John Jay also collected individual surveys for every victim about whom there was data. The “Victim Survey” has a different age breakdown. Table 4.3.2 of the “Nature and Scope” study shows that 60 percent of victims were 13 or under. Granted, the Victim Survey data set isn’t as large as that of the Cleric Survey, but it is broken down more carefully. Again, it remains mysterious why a bullet point in the Nature and Scope study summarized only one set of data about victims as: “The majority of alleged victims were postpubescent, with only a small percentage of priests receiving allegations of abusing young children” (4.2 Summary). As far as I can tell, that conclusion doesn’t follow from any data collected by John Jay.
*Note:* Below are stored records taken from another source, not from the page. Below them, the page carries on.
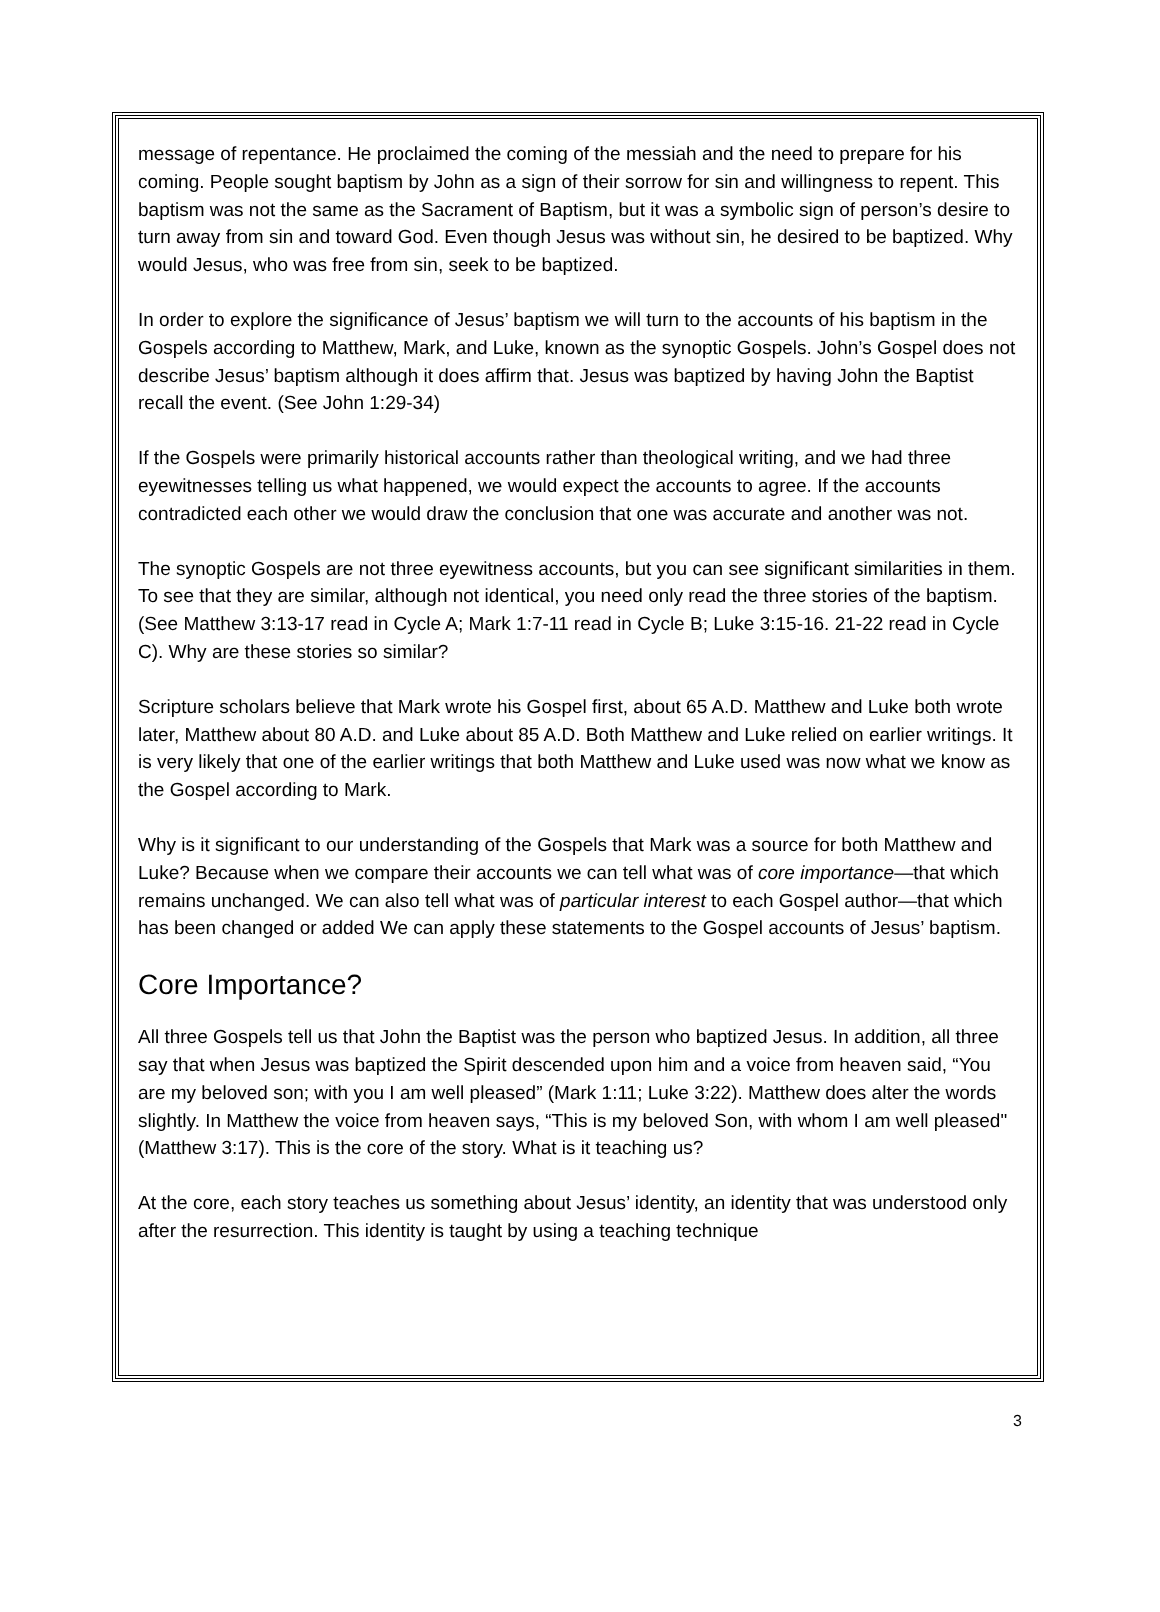message of repentance. He proclaimed the coming of the messiah and the need to prepare for his coming. People sought baptism by John as a sign of their sorrow for sin and willingness to repent. This baptism was not the same as the Sacrament of Baptism, but it was a symbolic sign of person’s desire to turn away from sin and toward God. Even though Jesus was without sin, he desired to be baptized. Why would Jesus, who was free from sin, seek to be baptized.
In order to explore the significance of Jesus’ baptism we will turn to the accounts of his baptism in the Gospels according to Matthew, Mark, and Luke, known as the synoptic Gospels. John’s Gospel does not describe Jesus’ baptism although it does affirm that. Jesus was baptized by having John the Baptist recall the event. (See John 1:29-34)
If the Gospels were primarily historical accounts rather than theological writing, and we had three eyewitnesses telling us what happened, we would expect the accounts to agree. If the accounts contradicted each other we would draw the conclusion that one was accurate and another was not.
The synoptic Gospels are not three eyewitness accounts, but you can see significant similarities in them. To see that they are similar, although not identical, you need only read the three stories of the baptism. (See Matthew 3:13-17 read in Cycle A; Mark 1:7-11 read in Cycle B; Luke 3:15-16. 21-22 read in Cycle C). Why are these stories so similar?
Scripture scholars believe that Mark wrote his Gospel first, about 65 A.D. Matthew and Luke both wrote later, Matthew about 80 A.D. and Luke about 85 A.D. Both Matthew and Luke relied on earlier writings. It is very likely that one of the earlier writings that both Matthew and Luke used was now what we know as the Gospel according to Mark.
Why is it significant to our understanding of the Gospels that Mark was a source for both Matthew and Luke? Because when we compare their accounts we can tell what was of core importance—that which remains unchanged. We can also tell what was of particular interest to each Gospel author—that which has been changed or added We can apply these statements to the Gospel accounts of Jesus’ baptism.
Core Importance?
All three Gospels tell us that John the Baptist was the person who baptized Jesus. In addition, all three say that when Jesus was baptized the Spirit descended upon him and a voice from heaven said, “You are my beloved son; with you I am well pleased” (Mark 1:11; Luke 3:22). Matthew does alter the words slightly. In Matthew the voice from heaven says, “This is my beloved Son, with whom I am well pleased" (Matthew 3:17). This is the core of the story. What is it teaching us?
At the core, each story teaches us something about Jesus’ identity, an identity that was understood only after the resurrection. This identity is taught by using a teaching technique
3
You can read the rest of that here
CATHERINE GREEN MRS
12 years 10 months ago
Hello, church?  Message FAIL.  

I've read some of the 400 (so far) comments on the NYT article.  People point out who funded the study and the quibbling over pedophile age (tell that to any "youth's" mother) and that there has been worldwide abuse by priests and for many more decades than the Woodstock time in this country.  
Anne Chapman
12 years 10 months ago
They are manipulating terminology and data as part of the ongoing strategy to whitewash what happened, and to point the finger at anyone and anything but those who were actually responsible (the bishops and Rome) for protecting pedophiles from the criminal justice system, thus enabling them to continue abusing new victims.  Now they're trying to blame the 60s.

 These men literally have no shame - apparently as a group they have no conscience and no developed moral sense. They continue to rely on deceit to lull average Catholics, most of whom are blissfully ignorant of the facts because they don't read the publications that provide the most information (America, NCR, etc).  The story was in the Washington Post today - on p. 3, dramatically shortened.  I doubt that many Catholics in the Washington DC area are even aware of what is happening in Philly - it's become a non-story because it's become all too common.
CATHERINE GREEN MRS
12 years 10 months ago
@Anne, yes, it looks like a whitewash.  And, it effectively negates all the past ''apologies'' and crocodile tears and penance services. 




CATHERINE GREEN MRS
12 years 10 months ago
Sorry for multiple posting - I meant to add, thank you to Kevin Clarke for the very  best question I have heard on this John Jay report:


Can John Jay researchers cite any other parallel historical or cultural phenom when “stress” and “social confusion” and "poor monitoring" led to the sexual assault of children? The whole premise seems more than a little odd to me.
 
 
david power
12 years 10 months ago
@Anne and C GREEN

Is the John Jay report independent??
Why do you think it is a whitewash?
I have trouble getting my head around it all and 
think that it is obviously a question of power.Priests often have a very 
developed sense of the "will to power" and the domination of kids minds 
was the norm but their bodies was a novelty.
I am often very stressed but feel no desire to violate kids.
I think that these were very damaged people before they entered the priesthood and that the catholic view of things is so warped that anything that is slightly off is holy.
These are Borgian times for the Church.The lord will of course point out the path but until then we have to put up with them hamacting their way to sanctity.
But I still don't see how this is a whitewash.